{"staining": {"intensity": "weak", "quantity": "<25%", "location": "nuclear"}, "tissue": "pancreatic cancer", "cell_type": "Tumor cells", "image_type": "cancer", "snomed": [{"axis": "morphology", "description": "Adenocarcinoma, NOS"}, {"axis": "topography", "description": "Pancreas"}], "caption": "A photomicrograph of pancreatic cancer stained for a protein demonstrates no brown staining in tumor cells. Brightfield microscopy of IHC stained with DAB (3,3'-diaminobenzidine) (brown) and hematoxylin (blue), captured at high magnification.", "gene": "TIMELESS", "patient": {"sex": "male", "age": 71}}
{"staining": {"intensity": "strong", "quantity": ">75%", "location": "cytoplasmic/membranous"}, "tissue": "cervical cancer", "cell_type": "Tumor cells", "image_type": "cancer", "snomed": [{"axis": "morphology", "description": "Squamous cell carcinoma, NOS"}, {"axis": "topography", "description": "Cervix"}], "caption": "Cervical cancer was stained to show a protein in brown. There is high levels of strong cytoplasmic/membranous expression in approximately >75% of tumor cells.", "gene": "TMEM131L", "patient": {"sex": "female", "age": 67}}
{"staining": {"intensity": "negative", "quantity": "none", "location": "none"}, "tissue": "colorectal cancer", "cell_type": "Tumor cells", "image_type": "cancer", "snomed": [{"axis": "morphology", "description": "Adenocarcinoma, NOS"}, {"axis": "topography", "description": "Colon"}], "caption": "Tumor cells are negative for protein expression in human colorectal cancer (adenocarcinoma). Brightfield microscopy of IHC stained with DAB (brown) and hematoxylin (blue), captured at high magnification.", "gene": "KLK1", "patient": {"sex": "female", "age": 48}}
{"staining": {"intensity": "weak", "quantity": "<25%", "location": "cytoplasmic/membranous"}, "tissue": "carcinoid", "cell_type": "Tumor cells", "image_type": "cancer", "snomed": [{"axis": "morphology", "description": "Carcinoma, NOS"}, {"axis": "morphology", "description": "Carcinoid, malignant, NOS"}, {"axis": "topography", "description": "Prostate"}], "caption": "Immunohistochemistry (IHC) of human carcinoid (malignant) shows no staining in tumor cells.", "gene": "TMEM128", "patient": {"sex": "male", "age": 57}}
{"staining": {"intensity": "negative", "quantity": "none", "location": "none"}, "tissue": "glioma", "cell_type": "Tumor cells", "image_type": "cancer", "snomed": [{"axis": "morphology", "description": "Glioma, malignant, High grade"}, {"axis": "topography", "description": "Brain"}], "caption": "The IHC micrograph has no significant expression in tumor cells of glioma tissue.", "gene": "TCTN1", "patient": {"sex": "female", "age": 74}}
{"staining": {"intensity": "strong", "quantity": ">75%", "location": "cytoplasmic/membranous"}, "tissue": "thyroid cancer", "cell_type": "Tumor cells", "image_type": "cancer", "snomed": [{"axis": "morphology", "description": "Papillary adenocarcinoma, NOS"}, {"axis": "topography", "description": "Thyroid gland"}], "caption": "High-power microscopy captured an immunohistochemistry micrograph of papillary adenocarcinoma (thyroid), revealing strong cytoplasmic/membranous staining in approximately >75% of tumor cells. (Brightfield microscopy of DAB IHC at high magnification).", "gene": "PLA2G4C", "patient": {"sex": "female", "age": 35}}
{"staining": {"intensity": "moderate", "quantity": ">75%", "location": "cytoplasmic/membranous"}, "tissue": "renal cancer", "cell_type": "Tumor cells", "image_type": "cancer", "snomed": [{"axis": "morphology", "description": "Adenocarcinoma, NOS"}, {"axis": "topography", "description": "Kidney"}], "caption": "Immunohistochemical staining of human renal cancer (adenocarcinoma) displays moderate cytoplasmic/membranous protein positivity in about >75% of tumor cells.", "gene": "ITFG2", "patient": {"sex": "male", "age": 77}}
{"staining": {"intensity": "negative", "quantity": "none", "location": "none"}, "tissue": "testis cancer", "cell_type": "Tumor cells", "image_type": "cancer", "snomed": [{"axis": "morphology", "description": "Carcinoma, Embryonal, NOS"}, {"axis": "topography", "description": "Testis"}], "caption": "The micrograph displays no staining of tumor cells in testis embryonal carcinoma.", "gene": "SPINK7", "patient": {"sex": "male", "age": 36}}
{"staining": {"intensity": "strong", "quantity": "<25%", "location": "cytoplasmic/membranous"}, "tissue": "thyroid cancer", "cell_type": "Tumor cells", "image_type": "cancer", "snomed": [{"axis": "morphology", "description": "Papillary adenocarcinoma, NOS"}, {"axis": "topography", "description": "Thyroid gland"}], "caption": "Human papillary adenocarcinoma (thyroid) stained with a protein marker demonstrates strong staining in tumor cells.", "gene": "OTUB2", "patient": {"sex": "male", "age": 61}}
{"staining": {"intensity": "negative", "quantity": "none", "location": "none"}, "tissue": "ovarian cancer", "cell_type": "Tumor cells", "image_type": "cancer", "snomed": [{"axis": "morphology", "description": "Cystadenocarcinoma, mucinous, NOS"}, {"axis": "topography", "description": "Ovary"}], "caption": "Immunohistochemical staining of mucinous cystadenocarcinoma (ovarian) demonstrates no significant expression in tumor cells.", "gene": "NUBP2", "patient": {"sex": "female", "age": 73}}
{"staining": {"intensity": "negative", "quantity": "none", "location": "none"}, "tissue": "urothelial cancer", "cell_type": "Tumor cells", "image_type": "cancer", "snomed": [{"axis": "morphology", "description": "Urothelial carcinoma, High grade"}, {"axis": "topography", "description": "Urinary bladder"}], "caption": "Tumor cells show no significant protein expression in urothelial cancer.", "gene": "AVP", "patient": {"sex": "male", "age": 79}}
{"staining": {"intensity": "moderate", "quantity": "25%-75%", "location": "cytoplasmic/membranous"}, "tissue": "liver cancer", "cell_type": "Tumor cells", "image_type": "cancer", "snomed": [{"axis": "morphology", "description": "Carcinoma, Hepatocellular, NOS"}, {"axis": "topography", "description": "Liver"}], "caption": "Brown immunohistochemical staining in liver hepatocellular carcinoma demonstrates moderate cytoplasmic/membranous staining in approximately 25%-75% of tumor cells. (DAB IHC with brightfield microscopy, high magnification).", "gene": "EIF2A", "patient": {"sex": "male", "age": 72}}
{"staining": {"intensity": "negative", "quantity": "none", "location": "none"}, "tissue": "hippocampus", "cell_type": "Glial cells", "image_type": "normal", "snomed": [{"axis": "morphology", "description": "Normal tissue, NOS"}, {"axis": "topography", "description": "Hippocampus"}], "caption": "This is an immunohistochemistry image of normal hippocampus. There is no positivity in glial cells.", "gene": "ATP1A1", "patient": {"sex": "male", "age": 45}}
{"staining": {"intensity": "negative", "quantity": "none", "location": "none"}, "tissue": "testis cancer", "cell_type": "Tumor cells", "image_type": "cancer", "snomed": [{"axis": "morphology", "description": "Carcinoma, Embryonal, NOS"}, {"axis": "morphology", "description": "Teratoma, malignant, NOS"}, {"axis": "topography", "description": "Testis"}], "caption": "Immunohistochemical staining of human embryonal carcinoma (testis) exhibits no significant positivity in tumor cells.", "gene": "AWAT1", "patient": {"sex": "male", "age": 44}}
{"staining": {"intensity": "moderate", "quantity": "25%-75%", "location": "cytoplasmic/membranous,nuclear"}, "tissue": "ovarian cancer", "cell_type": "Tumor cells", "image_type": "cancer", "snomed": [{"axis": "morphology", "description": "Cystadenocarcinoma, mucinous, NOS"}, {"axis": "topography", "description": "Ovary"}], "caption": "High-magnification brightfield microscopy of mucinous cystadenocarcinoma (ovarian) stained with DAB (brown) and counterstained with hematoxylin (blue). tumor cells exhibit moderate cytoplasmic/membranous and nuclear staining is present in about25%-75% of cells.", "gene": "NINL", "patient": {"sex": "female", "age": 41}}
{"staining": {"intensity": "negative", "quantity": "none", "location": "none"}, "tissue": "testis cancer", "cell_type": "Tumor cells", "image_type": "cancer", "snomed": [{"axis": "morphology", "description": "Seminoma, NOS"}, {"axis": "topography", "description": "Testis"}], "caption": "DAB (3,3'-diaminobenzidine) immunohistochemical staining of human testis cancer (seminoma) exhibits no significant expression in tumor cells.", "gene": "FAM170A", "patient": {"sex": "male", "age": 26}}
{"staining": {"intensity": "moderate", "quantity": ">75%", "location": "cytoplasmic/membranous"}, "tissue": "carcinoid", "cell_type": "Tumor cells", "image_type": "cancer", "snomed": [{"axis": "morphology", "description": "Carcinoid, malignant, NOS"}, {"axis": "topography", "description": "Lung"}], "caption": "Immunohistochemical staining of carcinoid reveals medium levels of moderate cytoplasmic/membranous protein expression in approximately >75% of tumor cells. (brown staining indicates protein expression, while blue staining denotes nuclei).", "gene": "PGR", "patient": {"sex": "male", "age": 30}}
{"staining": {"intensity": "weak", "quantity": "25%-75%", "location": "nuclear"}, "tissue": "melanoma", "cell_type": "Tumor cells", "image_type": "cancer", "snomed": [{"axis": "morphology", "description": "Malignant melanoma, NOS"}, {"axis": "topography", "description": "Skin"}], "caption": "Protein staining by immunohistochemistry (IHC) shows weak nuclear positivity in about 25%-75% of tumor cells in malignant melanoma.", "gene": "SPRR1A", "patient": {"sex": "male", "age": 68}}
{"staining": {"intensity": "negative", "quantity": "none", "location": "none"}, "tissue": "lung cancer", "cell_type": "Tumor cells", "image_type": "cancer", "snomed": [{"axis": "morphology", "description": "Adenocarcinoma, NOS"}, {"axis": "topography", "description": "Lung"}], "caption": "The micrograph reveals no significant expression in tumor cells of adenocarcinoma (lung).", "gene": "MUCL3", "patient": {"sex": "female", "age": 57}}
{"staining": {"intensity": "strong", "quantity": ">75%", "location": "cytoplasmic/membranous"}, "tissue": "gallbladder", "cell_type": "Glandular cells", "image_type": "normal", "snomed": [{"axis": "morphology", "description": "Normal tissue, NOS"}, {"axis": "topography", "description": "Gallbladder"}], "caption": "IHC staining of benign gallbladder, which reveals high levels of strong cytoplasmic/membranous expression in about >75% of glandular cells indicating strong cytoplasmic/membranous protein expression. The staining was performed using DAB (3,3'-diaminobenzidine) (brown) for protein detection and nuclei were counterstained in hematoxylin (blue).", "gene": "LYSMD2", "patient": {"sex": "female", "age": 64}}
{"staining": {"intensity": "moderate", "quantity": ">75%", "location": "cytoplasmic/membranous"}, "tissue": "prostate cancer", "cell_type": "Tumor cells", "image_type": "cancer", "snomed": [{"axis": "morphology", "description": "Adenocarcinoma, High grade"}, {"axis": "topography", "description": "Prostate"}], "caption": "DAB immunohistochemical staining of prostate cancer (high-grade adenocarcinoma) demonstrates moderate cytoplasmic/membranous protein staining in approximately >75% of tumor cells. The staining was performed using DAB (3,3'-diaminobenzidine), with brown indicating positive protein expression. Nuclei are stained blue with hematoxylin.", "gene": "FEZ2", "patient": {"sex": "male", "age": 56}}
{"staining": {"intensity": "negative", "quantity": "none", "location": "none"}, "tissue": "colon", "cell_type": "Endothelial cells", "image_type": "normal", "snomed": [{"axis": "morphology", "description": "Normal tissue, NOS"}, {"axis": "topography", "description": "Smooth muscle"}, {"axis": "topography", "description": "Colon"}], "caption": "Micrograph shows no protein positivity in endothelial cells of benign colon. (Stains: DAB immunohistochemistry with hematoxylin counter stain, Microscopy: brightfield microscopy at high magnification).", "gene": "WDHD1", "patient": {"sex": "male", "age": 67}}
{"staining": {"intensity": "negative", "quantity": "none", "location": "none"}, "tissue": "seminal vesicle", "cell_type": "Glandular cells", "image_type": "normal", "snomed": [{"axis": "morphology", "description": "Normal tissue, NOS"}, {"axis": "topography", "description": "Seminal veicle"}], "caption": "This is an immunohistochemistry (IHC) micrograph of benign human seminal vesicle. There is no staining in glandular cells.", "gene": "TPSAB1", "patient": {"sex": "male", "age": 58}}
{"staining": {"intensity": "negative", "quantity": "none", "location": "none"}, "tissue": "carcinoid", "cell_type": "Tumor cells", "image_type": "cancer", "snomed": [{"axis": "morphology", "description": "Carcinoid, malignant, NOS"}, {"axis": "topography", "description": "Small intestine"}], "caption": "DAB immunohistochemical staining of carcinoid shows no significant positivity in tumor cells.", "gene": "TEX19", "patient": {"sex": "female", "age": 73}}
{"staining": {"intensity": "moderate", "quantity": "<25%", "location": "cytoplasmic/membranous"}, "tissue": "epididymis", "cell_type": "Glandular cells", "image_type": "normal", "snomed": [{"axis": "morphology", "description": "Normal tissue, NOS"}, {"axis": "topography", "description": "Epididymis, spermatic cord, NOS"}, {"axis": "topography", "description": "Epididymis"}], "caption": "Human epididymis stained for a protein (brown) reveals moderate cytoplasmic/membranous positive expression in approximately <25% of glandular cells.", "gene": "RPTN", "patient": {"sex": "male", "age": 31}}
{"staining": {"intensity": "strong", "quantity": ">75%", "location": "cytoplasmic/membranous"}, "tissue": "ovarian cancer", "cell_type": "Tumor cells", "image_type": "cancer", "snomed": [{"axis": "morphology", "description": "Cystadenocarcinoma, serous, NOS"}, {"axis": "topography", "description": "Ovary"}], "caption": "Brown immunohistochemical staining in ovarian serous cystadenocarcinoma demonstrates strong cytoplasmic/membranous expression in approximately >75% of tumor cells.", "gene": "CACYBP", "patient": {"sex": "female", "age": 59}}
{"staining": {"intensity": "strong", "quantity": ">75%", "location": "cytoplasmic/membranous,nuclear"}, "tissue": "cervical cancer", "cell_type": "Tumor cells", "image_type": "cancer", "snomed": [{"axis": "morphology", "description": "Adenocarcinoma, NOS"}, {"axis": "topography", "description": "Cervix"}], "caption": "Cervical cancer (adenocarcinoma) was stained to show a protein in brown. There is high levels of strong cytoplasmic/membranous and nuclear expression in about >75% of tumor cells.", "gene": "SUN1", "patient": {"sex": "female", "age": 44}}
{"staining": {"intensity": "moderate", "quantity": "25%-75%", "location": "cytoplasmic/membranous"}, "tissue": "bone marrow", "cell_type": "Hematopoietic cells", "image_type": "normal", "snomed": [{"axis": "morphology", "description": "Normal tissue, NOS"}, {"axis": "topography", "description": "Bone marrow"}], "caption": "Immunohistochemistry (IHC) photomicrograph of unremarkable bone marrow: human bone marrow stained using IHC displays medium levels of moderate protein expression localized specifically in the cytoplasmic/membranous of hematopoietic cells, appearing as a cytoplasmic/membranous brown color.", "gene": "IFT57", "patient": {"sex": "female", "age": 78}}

The problem: Return only the lines between the one holding "cells are negative" and the one holding "IHC micrograph has", inclusive, exactly as they appear above.

Output for this task:
{"staining": {"intensity": "negative", "quantity": "none", "location": "none"}, "tissue": "colorectal cancer", "cell_type": "Tumor cells", "image_type": "cancer", "snomed": [{"axis": "morphology", "description": "Adenocarcinoma, NOS"}, {"axis": "topography", "description": "Colon"}], "caption": "Tumor cells are negative for protein expression in human colorectal cancer (adenocarcinoma). Brightfield microscopy of IHC stained with DAB (brown) and hematoxylin (blue), captured at high magnification.", "gene": "KLK1", "patient": {"sex": "female", "age": 48}}
{"staining": {"intensity": "weak", "quantity": "<25%", "location": "cytoplasmic/membranous"}, "tissue": "carcinoid", "cell_type": "Tumor cells", "image_type": "cancer", "snomed": [{"axis": "morphology", "description": "Carcinoma, NOS"}, {"axis": "morphology", "description": "Carcinoid, malignant, NOS"}, {"axis": "topography", "description": "Prostate"}], "caption": "Immunohistochemistry (IHC) of human carcinoid (malignant) shows no staining in tumor cells.", "gene": "TMEM128", "patient": {"sex": "male", "age": 57}}
{"staining": {"intensity": "negative", "quantity": "none", "location": "none"}, "tissue": "glioma", "cell_type": "Tumor cells", "image_type": "cancer", "snomed": [{"axis": "morphology", "description": "Glioma, malignant, High grade"}, {"axis": "topography", "description": "Brain"}], "caption": "The IHC micrograph has no significant expression in tumor cells of glioma tissue.", "gene": "TCTN1", "patient": {"sex": "female", "age": 74}}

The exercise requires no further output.